Start of EXTRACTED TEXT

Saturday, June 29, 2013




              
                        Idling on La Grand Jatte

Georges Seurat's pointillist masterpiece...A Sunday on La Grande Jatte (1884-86) feels like a Fourth of July painting in its expression 
of communal relaxation and enjoyment...almost a complete suspension of motion and purposeful activity.

Seurat was experimenting with a new technique based on modern scientific color theories that would "mix the colors" in the viewer's eye rather than on his palette.He depicts literally dozens of Parisians and their dogs, and even one fashionably dressed woman with her Capuchin monkey on a leash.Some have suggested the monkey was symbolic of licentiousness...and the woman was,in fact, a prostitute.In any case, Seurat gives us multiple figures,mostly in profile,from various classes,genders,ages and presumably "occupations" on a day of rest.

There are,speculatively, several prostitutes,who were frequent visitors on La Grand Jatte looking for male customers,in Seurat's painting...most strikingly,and rather oddly,the woman fishing on the bank of the Seine...presumably "fishing" for a customer among the various and sundry men gathered along the bank of the Seine.

Influenced by ancient Egyptian art which he sketched in the Louvre, Seurat uses mainly profiles of figures to create a sense of motionless disengagement...strangely...no one seems to be talking or interacting with one another...they are,as it were,"frozen" in time and ennui...one young girl in the center of the painting is contemplating a small bouquet of flowers,while to the left of her is a bizarre  tableau of a hulking oarsman in a sleeveless shirt smoking a pipe surrounded by a  properly attired woman working on needlework,and a dandy in a top hat with a spindly-looking walking stick.

End of EXTRACTED TEXT

## QUESTIONS
(1) In the text about Seurat's painting, what animal does the fashionably dressed woman have on a leash?
(2) Continue the text about Seurat's A Sunday on La Grande Jatte from where it stops.

Start of RECORDED INFORMATION

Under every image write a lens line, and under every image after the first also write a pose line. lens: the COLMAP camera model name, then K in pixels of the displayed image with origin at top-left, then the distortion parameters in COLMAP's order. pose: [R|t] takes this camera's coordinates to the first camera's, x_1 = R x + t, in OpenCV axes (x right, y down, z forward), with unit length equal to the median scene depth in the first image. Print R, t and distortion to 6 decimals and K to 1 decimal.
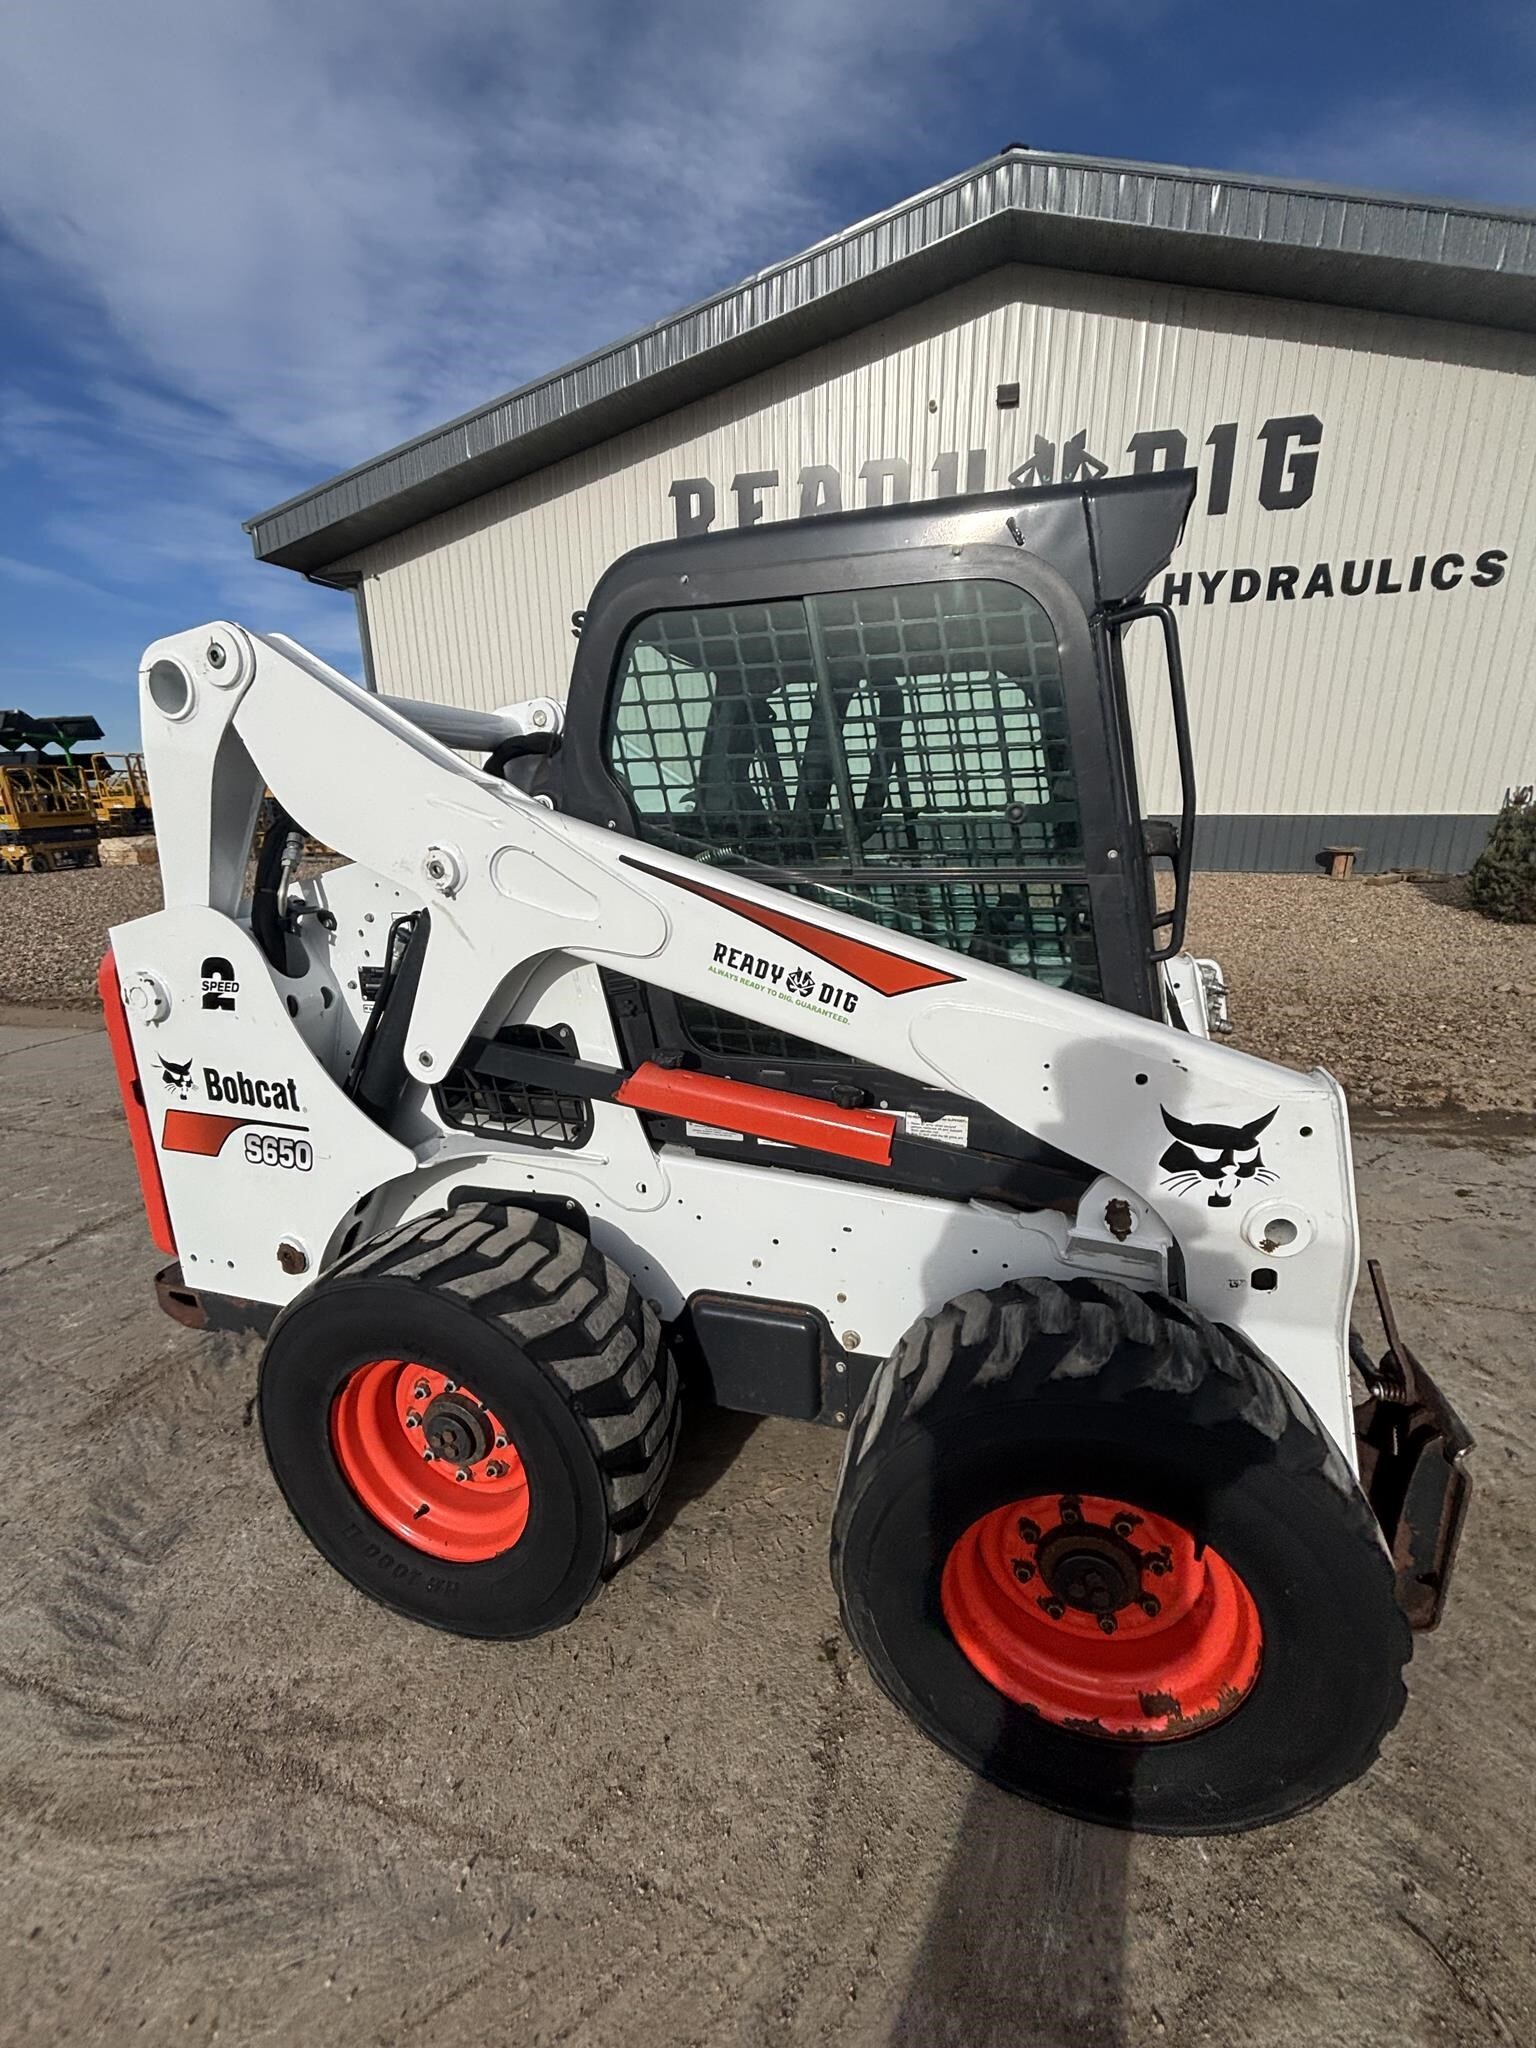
lens RADIAL K [[819.5, 0, 776.7], [0, 819.5, 1021.2], [0, 0, 1]] dist [-0.001899, -0.000871]
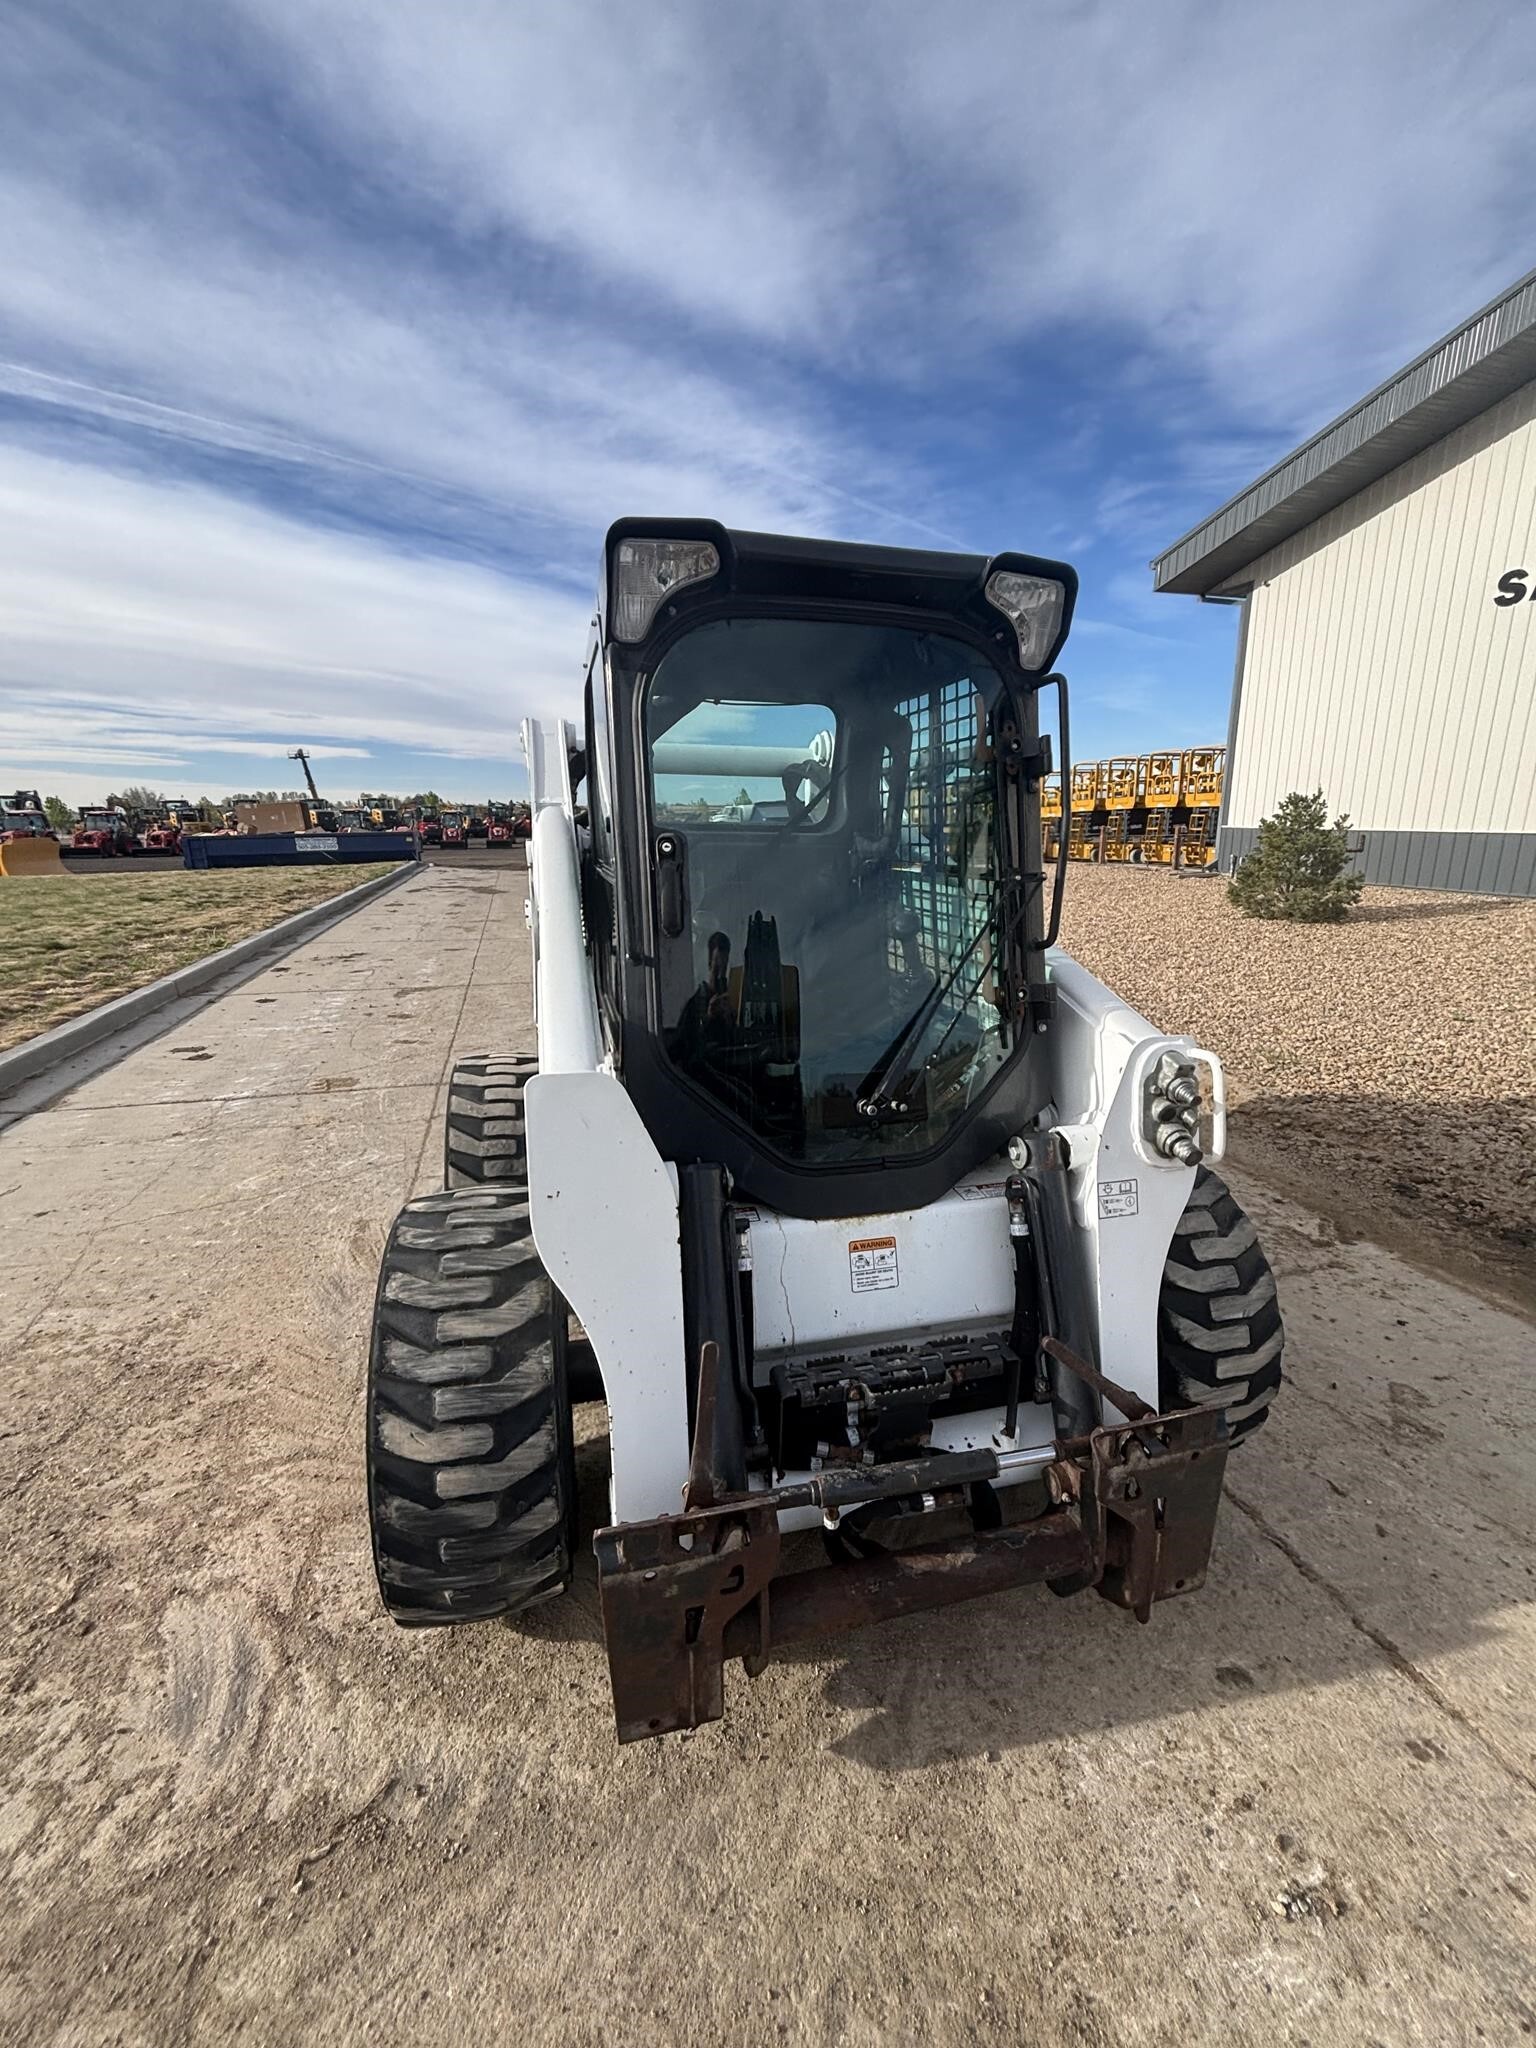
lens RADIAL K [[822.4, 0, 772.3], [0, 822.4, 1026.8], [0, 0, 1]] dist [-0.000715, -0.000214]
pose [[0.515025, 0.217954, -0.829003, 1.188136], [-0.225105, 0.967579, 0.114539, -0.122521], [0.827090, 0.127622, 0.547389, 0.447855]]
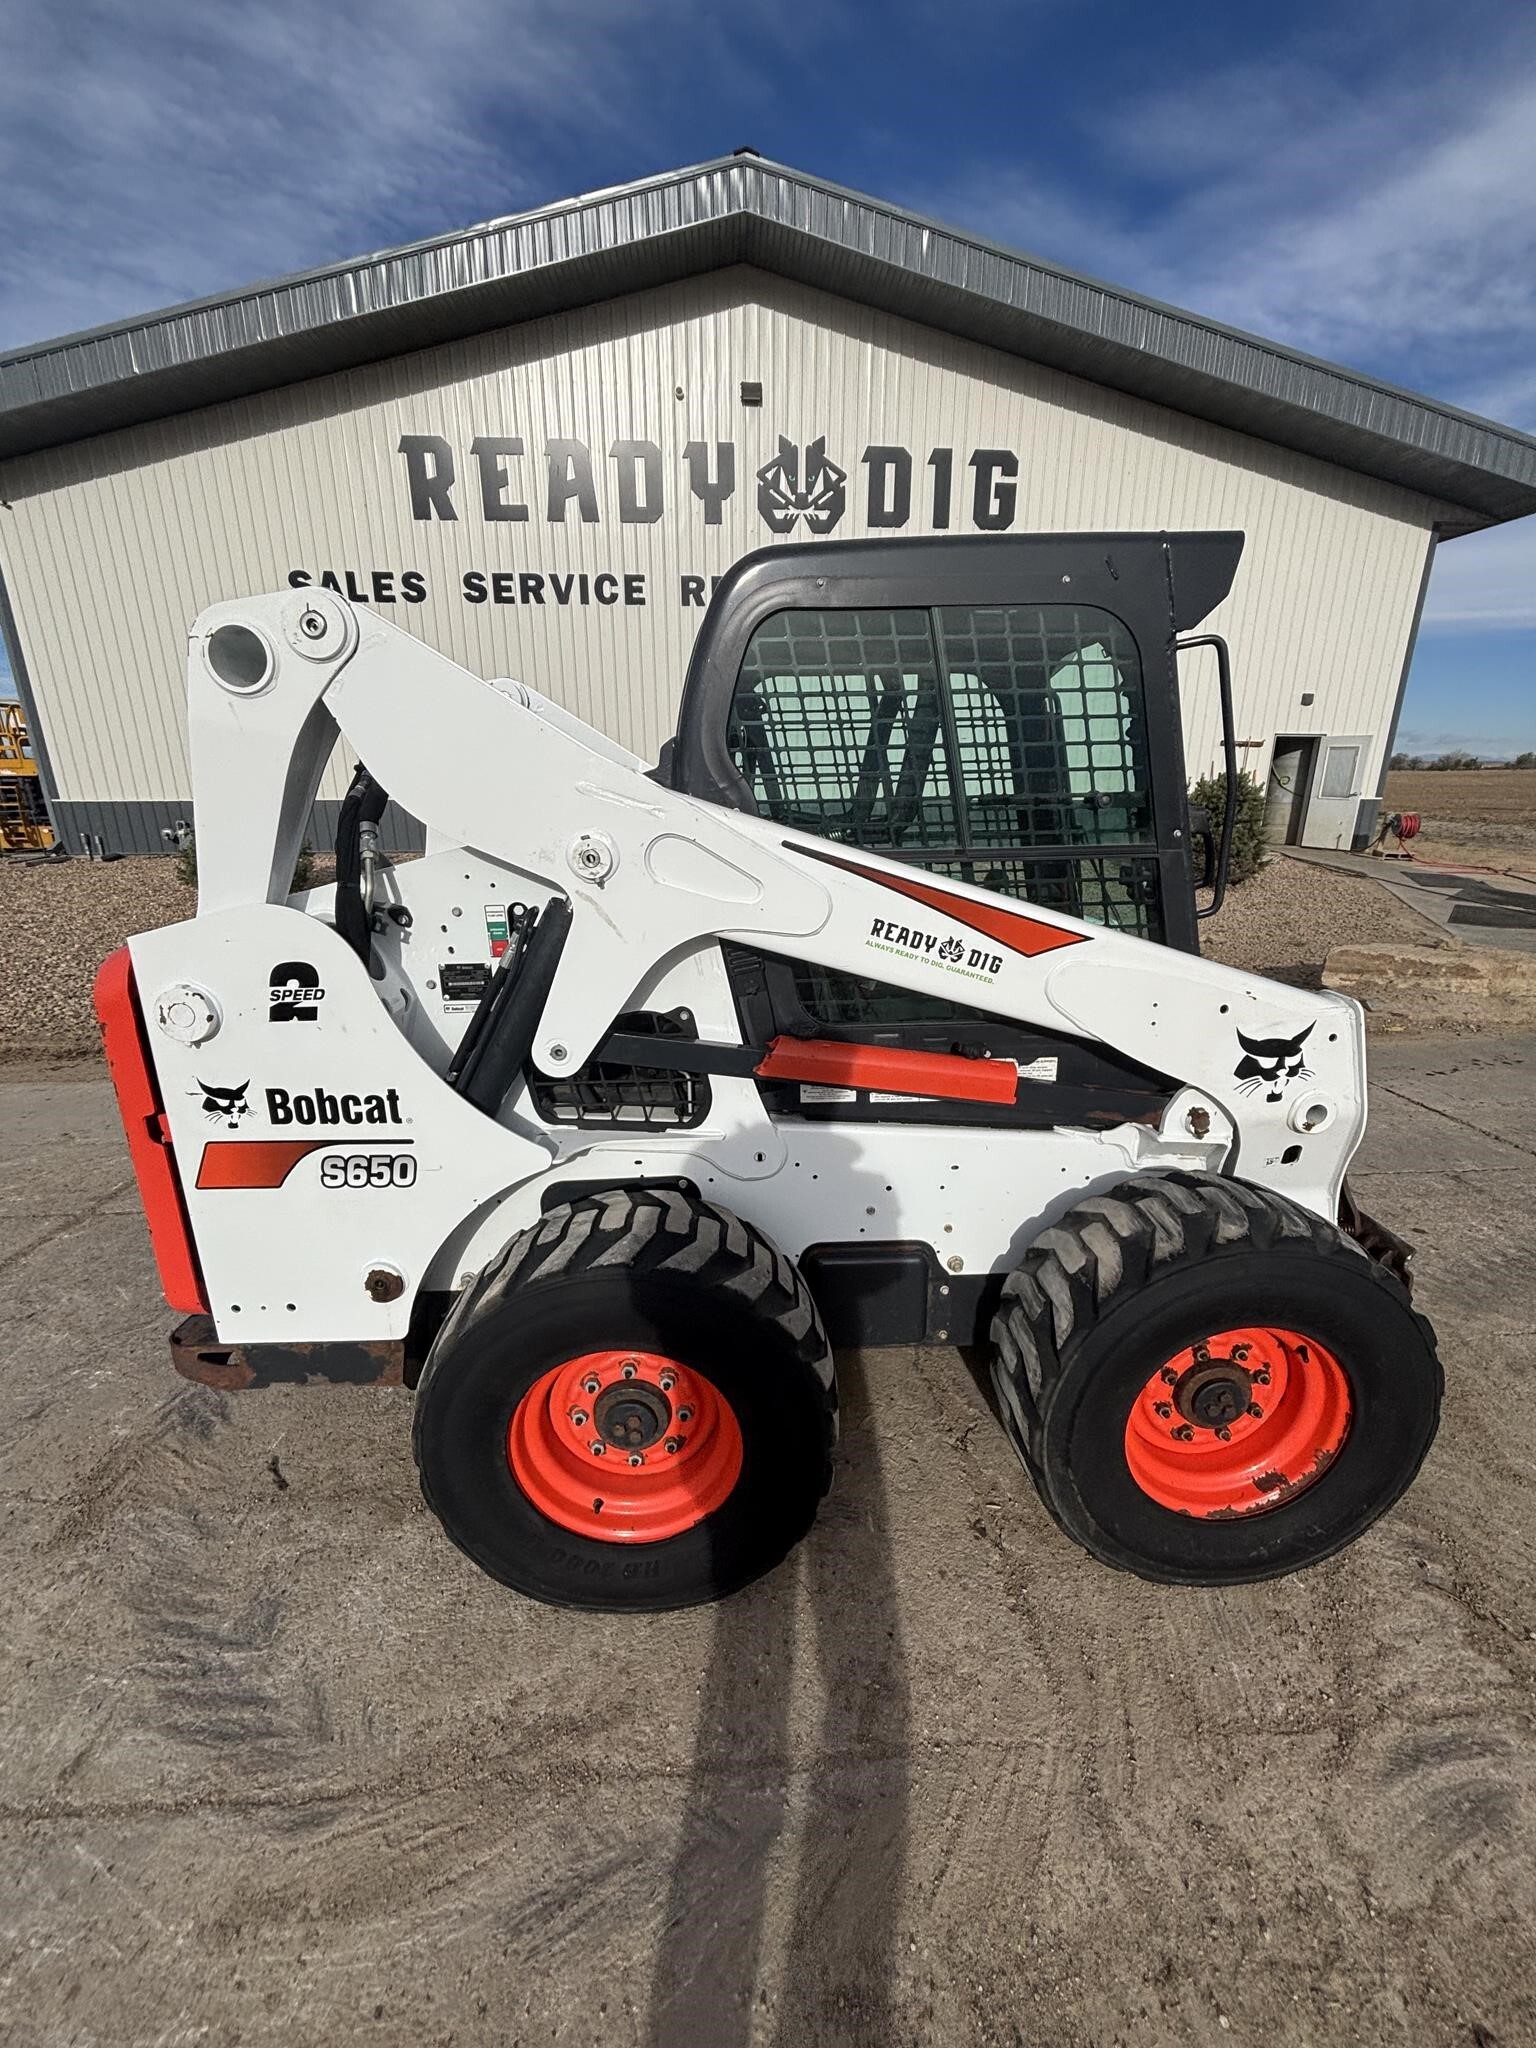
lens RADIAL K [[822.3, 0, 773.8], [0, 822.3, 1019.3], [0, 0, 1]] dist [-0.007009, 0.000453]
pose [[0.951960, -0.080044, 0.295576, -0.439927], [0.075545, 0.996787, 0.026627, -0.000116], [-0.296757, -0.003019, 0.954948, -0.011349]]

End of RECORDED INFORMATION

## WRITTEN RESPONSES
(1) A Capuchin monkey.

(2)
Overall, La Grand Jatte is in suspended animation...a very static, frozen moment in time...but, in contrast to this feeling of suspension, is Seurat's minor-key counterpoint of time moving on and exuberant motion in the figure of the little running girl in the background, and the small running dog in the foreground of the painting.Moreover,to create a sense of fresh reawakening...Seurat painted in six delicate, fluttering butterflies.

And his artistic "sidebar" in La Grande Jatte is, of course, the river Seine itself.Like the social milieu on the bank of river,the river reflects the changing modernist Parisian society.There are not only the pastimes of the wealthy...rowing and sailboating...on the river,but also the encroaching modern world of the steamboat.And since Seurat depicts a Sunday on La Grande Jatte,the steamboats going up and down the Seine were most likely the sights-seeing steamers or Bateau Mouche which were a great success.

To enhance the sense of a moment frozen in time on La Grande Jatte...Seurat,quite unusally, painted his own pointillist "freeze frame" around his painting to heighten its chromatic effectiveness.The painting was then conventionally framed in a simple white wooden frame for exhibition in the last Impressionist exhibition of 1886.That's also how the painting is exhibited today at The Art Institute of Chicago. 

All in all... La Grand Jatte is not only a beautiful depiction of a carefree summer day  or holiday...but also a highly individualistic and unique contribution to the oeuvre of the late 19th century in Paris.Seurat remarked that "I painted like that because I wanted to get through to something new - a kind of painting that was my own"...although only 29,with only two more years to live,Seurat succeeded so beautifully with his La Grande Jatte.